Records from a data collection:

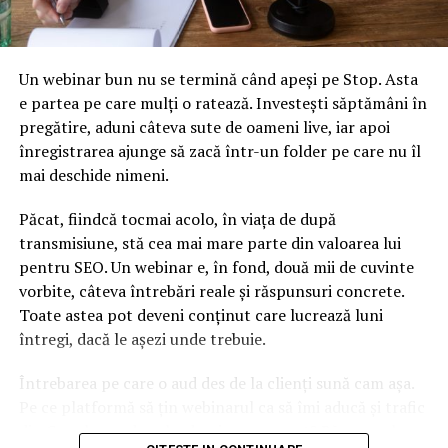
Așa că am întrerupt colaborarea cu el! (…) Să nu ne mai
ascundem după deget! Tavi nu avea voce. Dacă Mișu nu
Un webinar bun nu se termină când apeși pe Stop. Asta
i-o prelucra, nu cred că vocea lui reală îl avantaja pe
e partea pe care mulți o ratează. Investești săptămâni în
Tavi! ”, a declarat Victor Solomon, cu câțiva ani în urmă.
pregătire, aduni câteva sute de oameni live, iar apoi
înregistrarea ajunge să zacă într-un folder pe care nu îl
Parcă pentru a le demonstra că nu au dreptate, Tavi
mai deschide nimeni.
Clonda a participat, cam în aceeași perioadă, la show-ul
”Vocea României”, unde a cântat în timp ce jurații
Păcat, fiindcă tocmai acolo, în viața de după
stăteau cu spatele.
transmisiune, stă cea mai mare parte din valoarea lui
pentru SEO. Un webinar e, în fond, două mii de cuvinte
Dar, spre stupoarea lui, nici un membru al juriului,
vorbite, câteva întrebări reale și răspunsuri concrete.
compus din Horia Brenciu, Loredana, Smiley și Marius
Toate astea pot deveni conținut care lucrează luni
Moga nu a simit nevoia să întoarcă scaunul pentru a-l
întregi, dacă le așezi unde trebuie.
primi în echipa lui.
Întrebarea pe care o aud des de la clienți sună cam așa.
”Ai cântat corect, dar nu ai avut emoție, așa cum e
Pe ce platformă să țin webinarul ca să îmi aducă și trafic
nevoie la
Vocea României
”, i-au reproșat jurații. ”Poate
din Google, nu doar lead-uri pe moment? Răspunsul
nu acesta este drumul meu, la concursul ăsta”, a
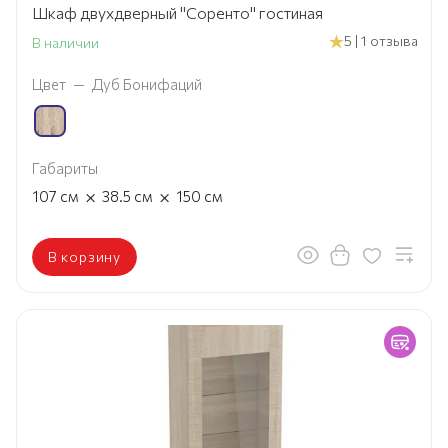
Шкаф двухдверный "Соренто" гостиная
5 | 1 отзыва
В наличии
Цвет
—
Дуб Бонифаций
Габариты
×
×
107
см
38.5
см
150
см
В корзину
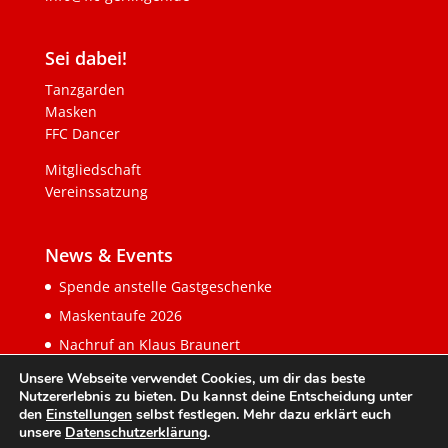
Sei dabei!
Tanzgarden
Masken
FFC Dancer
Mitgliedschaft
Vereinssatzung
News & Events
Spende anstelle Gastgeschenke
Maskentaufe 2026
Nachruf an Klaus Braunert
Unsere Webseite verwendet Cookies, um dir das beste
Nutzererlebnis zu bieten. Du kannst deine Entscheidung unter
den
Einstellungen
selbst festlegen. Mehr dazu erklärt euch
unsere
Datenschutzerklärung
.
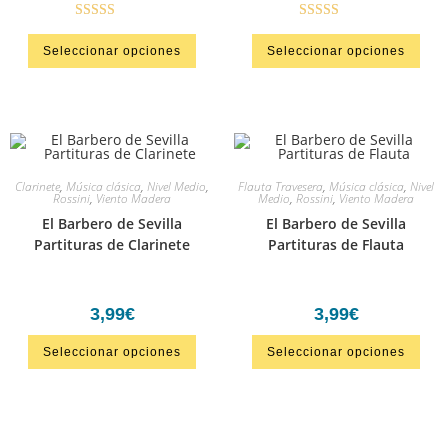
Valorado en
Valorado en
Seleccionar opciones
Seleccionar opciones
5.00
de 5
5.00
de 5
Clarinete
,
Música clásica
,
Nivel Medio
,
Flauta Travesera
,
Música clásica
,
Nivel
Rossini
,
Viento Madera
Medio
,
Rossini
,
Viento Madera
El Barbero de Sevilla
El Barbero de Sevilla
Partituras de Clarinete
Partituras de Flauta
3,99
€
3,99
€
Seleccionar opciones
Seleccionar opciones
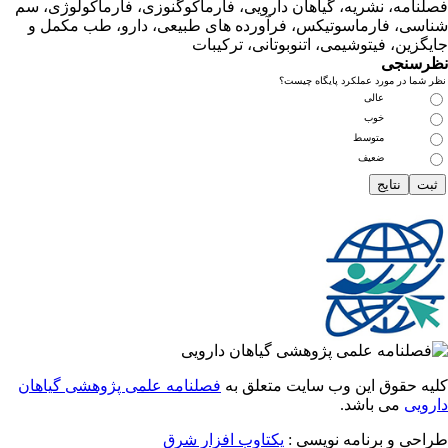
امه، نشریه، گیاهان دارویی، فارماکوگنوزی، فارماکولوژی، سم
ی، فارماسوتیکس، فرآورده های طبیعی، دارو، طب مکمل و
زین، فیتوشیمی، اتنوبوتانی، ترکیبات
سنجی
ما در مورد عملکرد پایگاه چیست؟
عالی
خوب
متوسط
ضعیف
 حقوق این وب سایت متعلق به
فصلنامه علمی پژوهشی گیاهان
یی
می باشد.
ی و برنامه نویسی :
یکتاوب افزار شرق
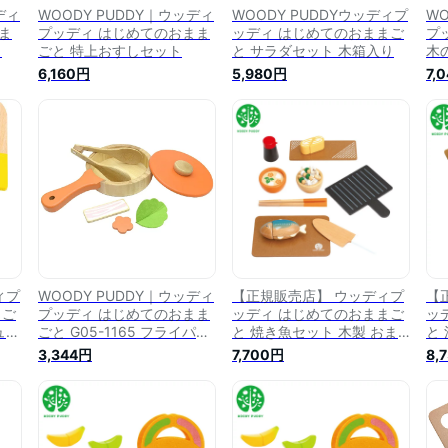
ディ
WOODY PUDDY｜ウッディ
WOODY PUDDYウッディプ
WO
ま
プッディ はじめてのおまま
ッディ はじめてのおままご
プ
ト
ごと 特上おすしセット
と サラダセット 木箱入り
木
ま
6,160円
5,980円
7,
ィプ
WOODY PUDDY｜ウッディ
【正規販売店】 ウッディプ
【
まご
プッディ はじめてのおまま
ッディ はじめてのおままご
ッ
ュー
ごと G05-1165 フライパン
と 焼き魚セット 木製 おま
と
でジュージューセット
まごとセット 料理 調理
お
3,344円
7,700円
8,
woody puddy【送料無料】
wo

### Exercise description
Your task is to restate word for word the lines from the top of the data to the line containing "e partea pe", both ends included, with every picture left out.

### Completed task
Așa că am întrerupt colaborarea cu el! (…) Să nu ne mai
ascundem după deget! Tavi nu avea voce. Dacă Mișu nu
Un webinar bun nu se termină când apeși pe Stop. Asta
i-o prelucra, nu cred că vocea lui reală îl avantaja pe
e partea pe care mulți o ratează. Investești săptămâni în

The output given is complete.